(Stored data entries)

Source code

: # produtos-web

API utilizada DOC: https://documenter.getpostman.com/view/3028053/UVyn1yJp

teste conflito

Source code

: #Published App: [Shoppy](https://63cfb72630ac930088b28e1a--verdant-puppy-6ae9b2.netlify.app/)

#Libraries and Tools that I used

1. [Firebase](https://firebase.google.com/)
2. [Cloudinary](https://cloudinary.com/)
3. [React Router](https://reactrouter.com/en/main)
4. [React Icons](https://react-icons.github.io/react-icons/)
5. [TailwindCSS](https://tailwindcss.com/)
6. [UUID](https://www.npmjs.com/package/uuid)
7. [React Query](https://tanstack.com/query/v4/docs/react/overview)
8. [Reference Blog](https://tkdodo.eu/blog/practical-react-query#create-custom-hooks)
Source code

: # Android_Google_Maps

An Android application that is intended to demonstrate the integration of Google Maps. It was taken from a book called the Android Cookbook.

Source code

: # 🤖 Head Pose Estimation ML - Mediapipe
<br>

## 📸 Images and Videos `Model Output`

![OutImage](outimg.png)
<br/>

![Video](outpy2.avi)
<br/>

ACTIVITY: Repeat every entry exactly. Nothing may be dropped.

OUTPUT FOR THIS TASK:
Source code

: # produtos-web

API utilizada DOC: https://documenter.getpostman.com/view/3028053/UVyn1yJp

teste conflito

Source code

: #Published App: [Shoppy](https://63cfb72630ac930088b28e1a--verdant-puppy-6ae9b2.netlify.app/)

#Libraries and Tools that I used

1. [Firebase](https://firebase.google.com/)
2. [Cloudinary](https://cloudinary.com/)
3. [React Router](https://reactrouter.com/en/main)
4. [React Icons](https://react-icons.github.io/react-icons/)
5. [TailwindCSS](https://tailwindcss.com/)
6. [UUID](https://www.npmjs.com/package/uuid)
7. [React Query](https://tanstack.com/query/v4/docs/react/overview)
8. [Reference Blog](https://tkdodo.eu/blog/practical-react-query#create-custom-hooks)
Source code

: # Android_Google_Maps

An Android application that is intended to demonstrate the integration of Google Maps. It was taken from a book called the Android Cookbook.

Source code

: # 🤖 Head Pose Estimation ML - Mediapipe
<br>

## 📸 Images and Videos `Model Output`

![OutImage](outimg.png)
<br/>

![Video](outpy2.avi)
<br/>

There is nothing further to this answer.